What happens when people in a place speak several different languages?
Well, nowadays people might well all be able to speak English to each other, but there are other ways of solving the problem.
One is to take one of the languages, probably the language of the dominant group (though not necessarily the biggest group in terms of numbers) and use bits of vocabulary from the other languages stuck into some approximation of that. Quite soon you end up with a rather awkward means of communication called a pidgin - and then later, with a new generation of speakers, it will blossom into a new and supple language called a Creole.
The lexifer is the base language that has all the new vocabulary (and probably some grammar, too) inserted into it.

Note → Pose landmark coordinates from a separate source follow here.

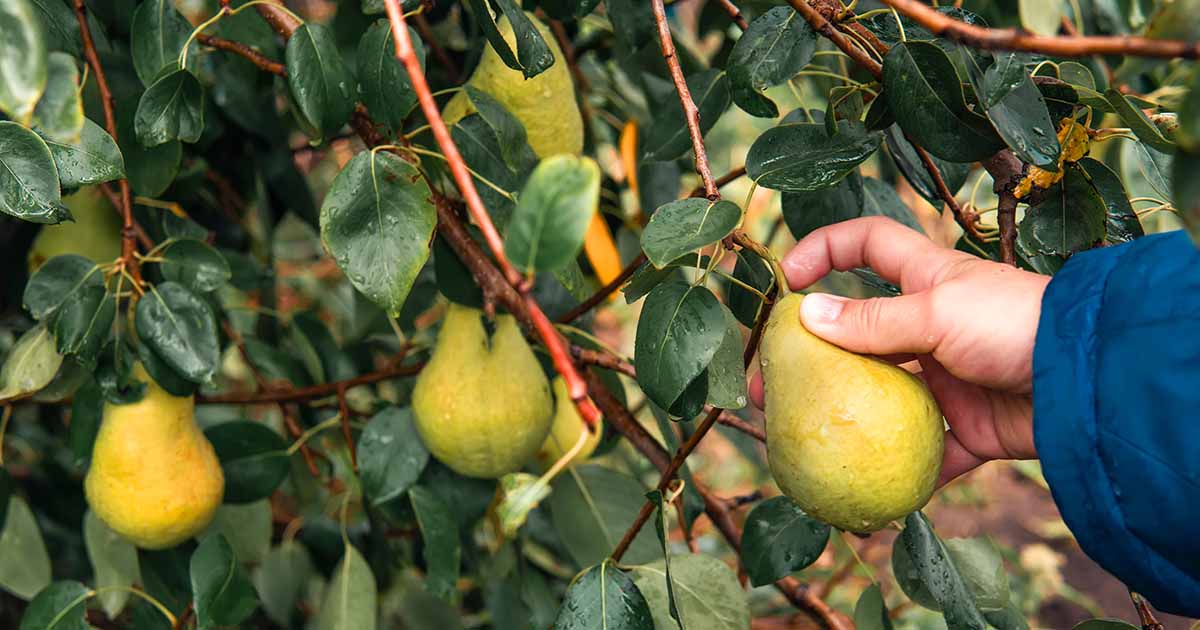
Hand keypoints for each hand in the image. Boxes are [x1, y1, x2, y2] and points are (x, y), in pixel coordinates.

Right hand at [749, 217, 1050, 484]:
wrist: (1088, 383)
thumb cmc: (1016, 324)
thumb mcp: (937, 312)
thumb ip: (872, 321)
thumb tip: (805, 315)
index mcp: (926, 280)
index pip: (866, 245)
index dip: (824, 249)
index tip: (787, 278)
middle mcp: (930, 326)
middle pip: (856, 335)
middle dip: (811, 356)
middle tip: (768, 386)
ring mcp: (945, 378)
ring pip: (880, 398)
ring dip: (843, 418)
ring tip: (800, 441)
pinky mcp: (965, 427)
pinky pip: (923, 453)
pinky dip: (898, 472)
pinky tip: (860, 487)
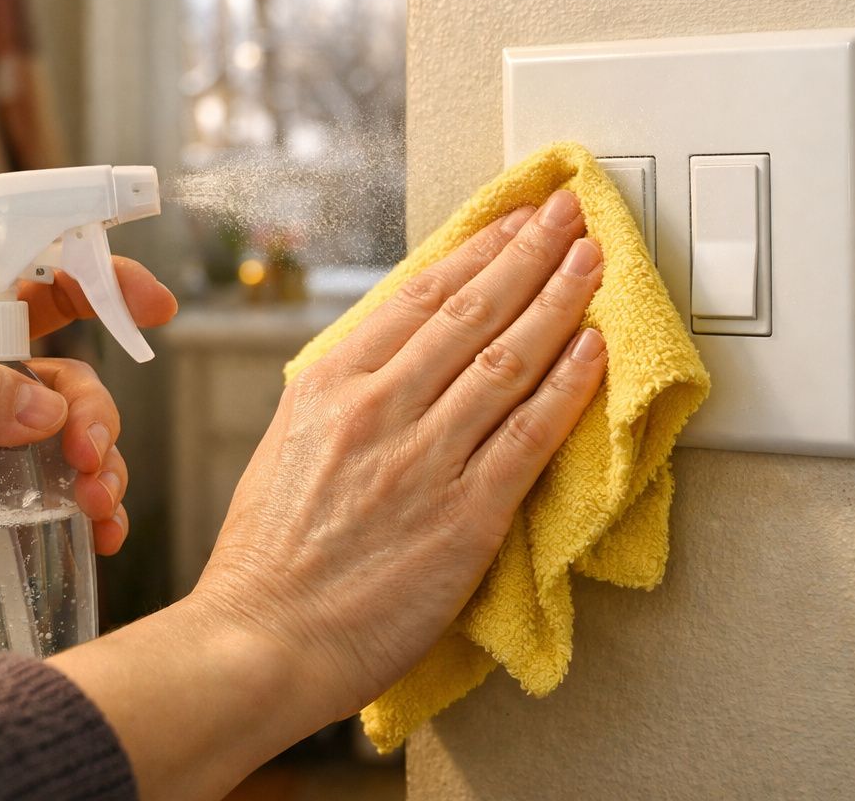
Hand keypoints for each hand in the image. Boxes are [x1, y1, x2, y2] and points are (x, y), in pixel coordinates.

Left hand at [0, 259, 177, 676]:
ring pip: (80, 442)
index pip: (33, 292)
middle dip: (96, 412)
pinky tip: (102, 532)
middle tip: (87, 454)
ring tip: (94, 501)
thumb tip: (45, 410)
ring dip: (104, 466)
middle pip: (71, 379)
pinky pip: (68, 503)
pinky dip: (98, 514)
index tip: (150, 304)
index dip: (98, 285)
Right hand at [54, 191, 604, 798]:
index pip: (421, 294)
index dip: (480, 250)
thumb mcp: (289, 443)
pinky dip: (566, 387)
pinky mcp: (463, 516)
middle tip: (570, 214)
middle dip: (530, 252)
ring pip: (507, 359)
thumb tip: (400, 356)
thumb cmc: (269, 558)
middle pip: (472, 310)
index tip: (515, 220)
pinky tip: (594, 350)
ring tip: (594, 260)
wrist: (260, 641)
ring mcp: (423, 458)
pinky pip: (528, 436)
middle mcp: (378, 407)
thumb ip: (344, 394)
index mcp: (331, 383)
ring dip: (559, 301)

You can sometimes tell how far along this process has gone, and the what the lexifer is, by the name of the language. Malay Creole Portuguese tells you, firstly the place it's spoken (Malaysia); and then that it's developed into a proper language, a creole; and, lastly, that the lexifer is Portuguese.
French Guianese Creole has a French lexifer and it's spoken in French Guiana - though as far as I can see there's nothing (except history) to tell you it isn't the other way round.
Singapore English is usually called Singlish, which isn't easy, either.
Still, lexifer is a brilliant word for Scrabble, anyway...
...or it would be, if it was a valid word. Which it's not.
Word To Use Today: lexifer. The Latin word lexicon means vocabulary list.